- [Brief] Could you transcribe every record below exactly as written, excluding the pictures?

Entries taken from a collection
==============================

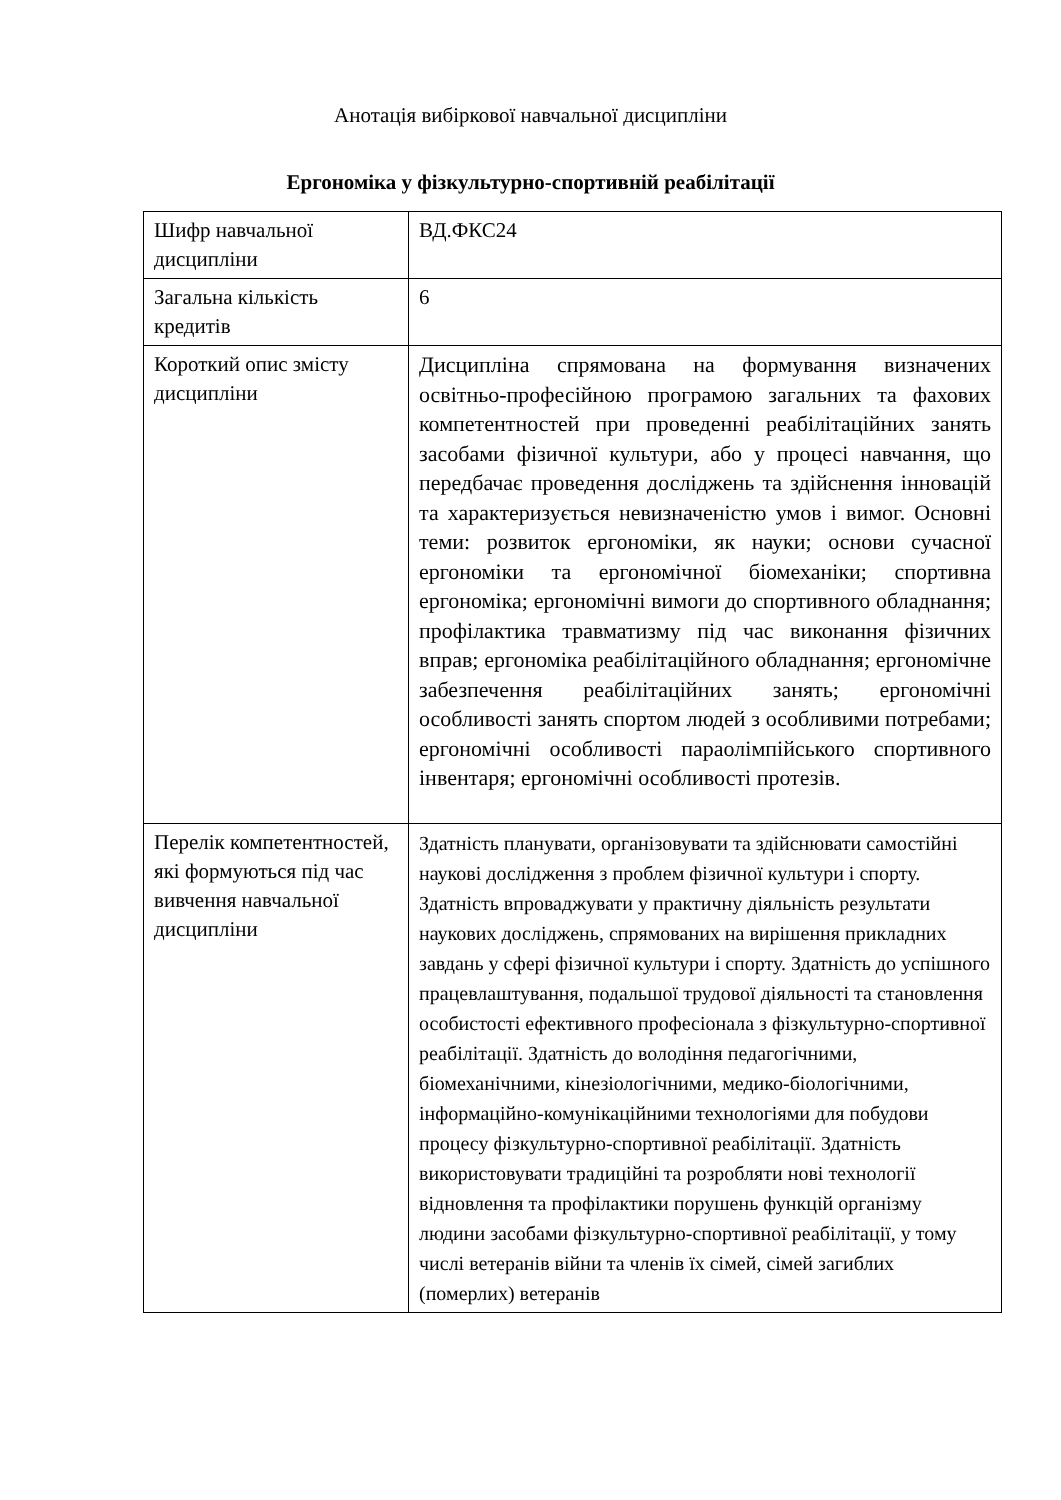Анотація вибіркової навчальної дисципліни
Ергономіка у фізкультурно-спортивній реабілітації
| Шифр навчальної дисципліни | ВД.ФКС24 |
| Загальна кількість кредитів | 6 |
| Короткий опис змісту дисципліни | Дисципліна спрямована на формування визначених освітньо-професійною програмою загальних та фахових компетентностей при проведенні реабілітаційних занять засобами фізичної культури, або у процесі навчання, що передбачає проведення досліджень та здійснення інновацій та характеризується невизначеністю умов і вимог. Основні теми: розвиток ергономіки, як науки; основи сучасної ергономіки та ергономічної біомеханіки; спортивна ергономіка; ергономічні вимоги до спортивного обладнання; профілактика травматизму під час виконання фізичних вправ; ергономіка реабілітаційного обладнання; ергономічне забезпечення реабілітаційних занять; ергономічні особливості занять спортом людей з особливими потребами; ергономічні особливості параолімпійського спортивного інвентаря; ергономічні особливості протезів. |
| Перелік компетентностей, які формуються під час вивчення навчальної дисципліни | Здатність планувати, організовувати та здійснювати самостійні наукові дослідження з проблем фізичної культури і спорту. Здатність впроваджувати у практичну діяльність результати наукових досліджень, спрямованих на вирішення прикладних завдань у сфері фізичної культури і спорту. Здатність до успішного працевлаштування, подальшої трудової діяльності та становлення особистості ефективного професіонала з фізкультурно-спортивної реабілітації. Здатність до володіння педагогічними, біомеханічними, кінезіологічними, медико-біологічними, інформаційно-комунікаційними технологіями для побудови процесу фізкультурно-спортивної реабілітації. Здатність використовувати традиційні та розробляти нові технології відновлення та профілактики порушень функцій організму людини засобами фізкультурно-спортивної реабілітації, у тому числі ветеранів війни та членів їх сімей, сімей загиблих (померлих) ветеранів |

==============================

- [Response]
Анотація вибіркової навчальної дисципліни
Ергономіка у фізкультурно-спортивній реабілітації
| Шифр навчальної дисципліни | ВД.ФКС24 |
| Загальна кількість кредитів | 6 |
| Короткий опис змісту дисципліни | Дисципліна спрямована на формування визначених освітньо-професійною програмою загальних та фахових компетентностей при проведенні реабілітаційних занять засобами фізичної культури, або у процесі навчання, що передбачає проведення досліджень та здійснення інновацій та характеризується невизначеністю умов і вимог. Основні теми: розвиток ергономіки, як науки; основи сучасної ергономіки та ергономічної біомеханіки; спортивна ергономіка; ергономічні вимоги до спортивного обладнання; профілактика травматизму під час виконання фізичних вправ; ергономіка реабілітаційного обладнання; ергономічне забезпечення реабілітаційних занять; ергономічні особливості занять спортом людей з особливими потребами; ергономічні особливості параолімпійського спортивного інвентаря; ергономічні особливості протезів. |
| Перелік компетентностей, які формуються під час вивчення навчальної дисципліни | Здатність планувати, організовувати та здійснювати самостійні наукові дослідження з проблем фізичної культури і спорту. Здатність впроваджувати у практичну діяльність результати наукових досліджень, спрямованих на вирішення прикладних завдань у сфері фізичної культури і спорту. Здатність до успішного працевлаштування, подальшої трудової діяльності та становлення особистості ефективного професіонала з фізкультурно-спортивної реабілітації. Здатність до володіння педагогічними, біомеханічними, кінезіологічними, медико-біологічними, інформаційно-комунікаційними технологіями для побудови процесу фізкультурно-спортивної реабілітації. Здатність використовувати традиційні та розробляти нові технології відновлення та профілактики порушень функцій організму людини засобами фізкультурно-спортивної реабілітації, у тому числі ветеранів війни та членів їх сімей, сімей загиблих (померлих) ветеранів |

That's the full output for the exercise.